[Brano di lettura]

Perché qualcuno ha interesse per una cosa, un altro invece ha interesse per un'altra cosa per cui, in conseguenza di quest'interesse a un certo momento si fa discepolo di-?

Allora non è lui libero con la sua volontà?

È l'interesse che l'uomo porta in sé che lo fa essere discepolo di qualcuno.

L'interesse da che cos'è dato?

L'interesse è dato dall'attrazione verso ciò da cui uno è attratto.

Ma anche qui dobbiamo chiederci: da che cosa è data questa attrazione?

Gesù dirà: "Nessuno può venire a Me se non è attratto dal Padre".

"Nessuno può venire a Me", quindi: "Nessuno può essere mio discepolo, allievo della mia scuola, se non è attratto dal Padre".

L'interesse è dato dall'attrazione: "Nessuno può venire a Me se non è attratto dal Padre".

Ma forse Dio non attrae tutti?

Forse Dio non vuole che tutti si salvino e giungano conoscere la Verità?

"Dio vuole che tutti si salvino e giungano a conoscere la Verità".

Ma allora perché qualcuno è attratto e qualcun altro non è attratto?

Perché qualcuno diventa discepolo di Cristo, perché è attratto dal Padre, e perché qualcun altro invece non diventa discepolo di Cristo perché non è attratto dal Padre?

Come mai qualcuno è attratto e qualcun altro non è attratto?

Da cosa dipende questa attrazione?

Ognuno è attratto da ciò da cui dipende.

Ma anche qui dobbiamo chiederci: da che cosa è determinata questa dipendenza?

[/Brano di lettura]

Consegna> Prosegua il brano sull'attrazione verso il Padre e sul farsi discepoli, riprendendo subito dopo la sua ultima frase.

[Dati di origine]

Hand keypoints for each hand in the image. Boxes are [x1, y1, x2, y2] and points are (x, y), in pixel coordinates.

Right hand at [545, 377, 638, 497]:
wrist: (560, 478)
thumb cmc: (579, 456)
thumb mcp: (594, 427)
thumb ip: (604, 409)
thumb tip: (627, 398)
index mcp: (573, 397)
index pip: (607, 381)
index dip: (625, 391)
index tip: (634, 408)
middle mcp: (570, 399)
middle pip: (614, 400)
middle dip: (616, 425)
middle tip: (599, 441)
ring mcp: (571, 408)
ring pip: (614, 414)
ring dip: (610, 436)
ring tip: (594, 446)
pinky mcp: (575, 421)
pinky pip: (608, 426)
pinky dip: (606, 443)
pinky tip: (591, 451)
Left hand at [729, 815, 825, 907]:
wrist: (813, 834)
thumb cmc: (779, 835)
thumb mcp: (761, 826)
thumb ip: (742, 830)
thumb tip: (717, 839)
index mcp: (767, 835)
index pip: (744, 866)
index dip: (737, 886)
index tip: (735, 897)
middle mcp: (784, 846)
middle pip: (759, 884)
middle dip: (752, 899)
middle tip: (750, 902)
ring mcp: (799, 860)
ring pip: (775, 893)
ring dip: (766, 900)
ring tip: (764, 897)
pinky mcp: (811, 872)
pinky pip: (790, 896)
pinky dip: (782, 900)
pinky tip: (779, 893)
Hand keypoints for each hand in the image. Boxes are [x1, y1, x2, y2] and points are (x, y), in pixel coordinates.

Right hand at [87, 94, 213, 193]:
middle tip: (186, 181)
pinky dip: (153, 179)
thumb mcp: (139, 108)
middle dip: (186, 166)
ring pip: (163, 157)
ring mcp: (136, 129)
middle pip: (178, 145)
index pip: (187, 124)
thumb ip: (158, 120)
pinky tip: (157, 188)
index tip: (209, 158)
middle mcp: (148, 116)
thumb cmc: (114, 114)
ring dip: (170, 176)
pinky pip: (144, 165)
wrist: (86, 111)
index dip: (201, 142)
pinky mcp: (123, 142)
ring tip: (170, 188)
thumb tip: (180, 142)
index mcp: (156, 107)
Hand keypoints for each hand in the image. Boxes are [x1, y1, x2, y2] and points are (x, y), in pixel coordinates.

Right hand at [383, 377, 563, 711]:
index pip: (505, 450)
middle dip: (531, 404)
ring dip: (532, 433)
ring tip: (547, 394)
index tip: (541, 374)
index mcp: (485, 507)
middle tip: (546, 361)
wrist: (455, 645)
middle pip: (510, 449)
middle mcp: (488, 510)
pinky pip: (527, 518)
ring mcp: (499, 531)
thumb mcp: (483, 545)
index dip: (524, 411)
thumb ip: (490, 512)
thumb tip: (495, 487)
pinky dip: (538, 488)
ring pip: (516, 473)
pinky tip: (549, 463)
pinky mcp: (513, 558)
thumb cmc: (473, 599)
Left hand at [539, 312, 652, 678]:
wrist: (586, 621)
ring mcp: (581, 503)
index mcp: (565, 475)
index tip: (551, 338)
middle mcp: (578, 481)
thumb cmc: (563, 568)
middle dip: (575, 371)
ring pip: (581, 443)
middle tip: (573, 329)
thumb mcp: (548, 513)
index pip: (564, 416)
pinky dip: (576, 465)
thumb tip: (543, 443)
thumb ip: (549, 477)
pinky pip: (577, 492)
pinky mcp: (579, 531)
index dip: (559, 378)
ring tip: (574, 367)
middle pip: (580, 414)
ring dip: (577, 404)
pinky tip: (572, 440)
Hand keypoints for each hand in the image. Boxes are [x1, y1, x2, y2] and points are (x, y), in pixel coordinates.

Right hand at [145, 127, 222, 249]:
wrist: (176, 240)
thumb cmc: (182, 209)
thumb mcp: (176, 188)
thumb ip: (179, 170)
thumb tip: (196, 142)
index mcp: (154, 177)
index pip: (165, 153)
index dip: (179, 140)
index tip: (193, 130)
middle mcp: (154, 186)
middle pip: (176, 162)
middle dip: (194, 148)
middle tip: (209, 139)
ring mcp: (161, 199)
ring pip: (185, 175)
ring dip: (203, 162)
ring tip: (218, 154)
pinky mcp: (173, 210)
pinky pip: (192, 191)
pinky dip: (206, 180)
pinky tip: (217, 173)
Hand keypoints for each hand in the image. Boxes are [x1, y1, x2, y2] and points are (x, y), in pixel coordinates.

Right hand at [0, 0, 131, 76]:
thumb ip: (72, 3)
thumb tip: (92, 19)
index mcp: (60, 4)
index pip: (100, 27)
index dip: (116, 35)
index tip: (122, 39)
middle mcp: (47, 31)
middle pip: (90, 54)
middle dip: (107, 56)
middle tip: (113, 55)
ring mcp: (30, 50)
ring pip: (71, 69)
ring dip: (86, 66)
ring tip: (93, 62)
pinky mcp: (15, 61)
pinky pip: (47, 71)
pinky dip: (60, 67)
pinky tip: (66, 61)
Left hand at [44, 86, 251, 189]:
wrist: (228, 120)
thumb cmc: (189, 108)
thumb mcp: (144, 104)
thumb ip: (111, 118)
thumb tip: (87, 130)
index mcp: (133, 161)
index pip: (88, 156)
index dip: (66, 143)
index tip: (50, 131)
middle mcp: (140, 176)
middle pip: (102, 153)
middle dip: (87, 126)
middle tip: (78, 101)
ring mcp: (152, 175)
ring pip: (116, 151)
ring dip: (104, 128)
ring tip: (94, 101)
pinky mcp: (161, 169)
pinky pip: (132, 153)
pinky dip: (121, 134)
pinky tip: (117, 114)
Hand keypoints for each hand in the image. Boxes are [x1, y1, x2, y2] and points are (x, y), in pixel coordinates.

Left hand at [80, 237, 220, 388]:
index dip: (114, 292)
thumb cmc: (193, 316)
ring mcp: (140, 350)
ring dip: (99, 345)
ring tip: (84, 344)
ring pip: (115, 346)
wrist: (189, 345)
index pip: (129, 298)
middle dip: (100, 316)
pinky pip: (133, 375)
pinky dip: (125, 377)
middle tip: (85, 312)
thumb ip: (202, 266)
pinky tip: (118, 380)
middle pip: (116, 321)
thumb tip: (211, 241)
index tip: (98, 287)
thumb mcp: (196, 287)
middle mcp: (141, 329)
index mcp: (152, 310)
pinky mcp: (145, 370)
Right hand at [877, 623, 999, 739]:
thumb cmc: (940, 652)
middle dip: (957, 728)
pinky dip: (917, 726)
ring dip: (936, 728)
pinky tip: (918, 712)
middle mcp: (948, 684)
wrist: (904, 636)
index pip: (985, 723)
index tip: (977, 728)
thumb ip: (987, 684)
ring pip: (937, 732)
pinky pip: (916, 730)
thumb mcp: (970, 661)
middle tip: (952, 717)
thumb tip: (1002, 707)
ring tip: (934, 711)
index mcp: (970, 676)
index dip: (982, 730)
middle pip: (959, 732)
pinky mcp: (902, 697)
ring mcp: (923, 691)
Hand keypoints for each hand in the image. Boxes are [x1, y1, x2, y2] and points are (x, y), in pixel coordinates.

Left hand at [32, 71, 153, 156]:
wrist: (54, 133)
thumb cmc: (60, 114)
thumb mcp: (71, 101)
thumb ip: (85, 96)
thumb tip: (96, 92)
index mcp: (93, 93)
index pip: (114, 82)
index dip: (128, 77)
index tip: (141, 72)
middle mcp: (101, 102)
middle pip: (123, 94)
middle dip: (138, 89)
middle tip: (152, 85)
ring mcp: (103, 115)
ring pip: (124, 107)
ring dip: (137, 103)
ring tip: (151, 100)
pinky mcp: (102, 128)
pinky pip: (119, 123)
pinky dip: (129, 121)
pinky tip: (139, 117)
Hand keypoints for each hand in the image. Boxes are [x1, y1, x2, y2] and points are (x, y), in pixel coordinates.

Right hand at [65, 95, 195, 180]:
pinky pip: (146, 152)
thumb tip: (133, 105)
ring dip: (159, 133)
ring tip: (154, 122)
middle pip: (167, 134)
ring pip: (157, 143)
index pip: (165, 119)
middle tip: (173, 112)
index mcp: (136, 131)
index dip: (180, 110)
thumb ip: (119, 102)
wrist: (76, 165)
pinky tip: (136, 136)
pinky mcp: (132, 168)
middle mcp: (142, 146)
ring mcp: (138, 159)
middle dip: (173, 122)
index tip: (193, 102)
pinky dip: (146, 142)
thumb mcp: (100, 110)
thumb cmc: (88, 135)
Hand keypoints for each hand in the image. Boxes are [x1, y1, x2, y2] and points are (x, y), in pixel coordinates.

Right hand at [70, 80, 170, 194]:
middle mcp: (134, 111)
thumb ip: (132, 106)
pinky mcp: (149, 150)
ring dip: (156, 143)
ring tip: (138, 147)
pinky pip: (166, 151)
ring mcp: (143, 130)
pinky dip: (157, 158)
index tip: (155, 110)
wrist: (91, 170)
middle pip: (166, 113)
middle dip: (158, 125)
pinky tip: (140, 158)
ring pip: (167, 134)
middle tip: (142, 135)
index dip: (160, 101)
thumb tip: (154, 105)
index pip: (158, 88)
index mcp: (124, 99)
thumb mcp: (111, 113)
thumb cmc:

[/Dati di origine]

Risposta>
C'è chi dipende dal mangiare, dal vestire, c'è chi dipende dalla moda, c'è chi dipende dalla figura, chi dipende da quello che dicono gli altri.

C'è chi dipende da Dio.

Allora chiediamoci perché questa diversità di dipendenze?

Perché uno è succube di quello che dicono gli altri, di quello che dice mondo e perché un altro invece non è dipendente?

Da che cosa è causata questa dipendenza?

Se andiamo a fondo ci accorgiamo che tutta la differenza sta nel capire, nel conoscere che Dio è il Creatore di tutte le cose.

Perché se è il Creatore di tutte le cose, noi siamo dipendenti da Dio e solo da Dio.

Quindi chi ci fa dipendenti da Dio è la conoscenza di ciò che Dio è.

Dalla dipendenza nasce l'attrazione, dall'attrazione viene l'interesse e dall'interesse viene l'essere discepolo di-.

Quello che ci fa dipendenti da Dio è ciò che noi conosciamo di Dio Creatore, quindi del Padre.

Allora ritorniamo a quello che dice Gesù: "Nessuno può venire a Me, se non è attratto dal Padre".

Quindi soltanto in quanto noi abbiamo ascoltato dal Padre e abbiamo capito che Dio è il Creatore di tutte le cose e che noi non dipendiamo da altro, non dipendiamo dagli uomini, non dipendiamo dalla società, non dipendiamo dalle istituzioni, non dipendiamo da quello che dicono gli altri, perché tutto è opera di Dio, possiamo andare Cristo.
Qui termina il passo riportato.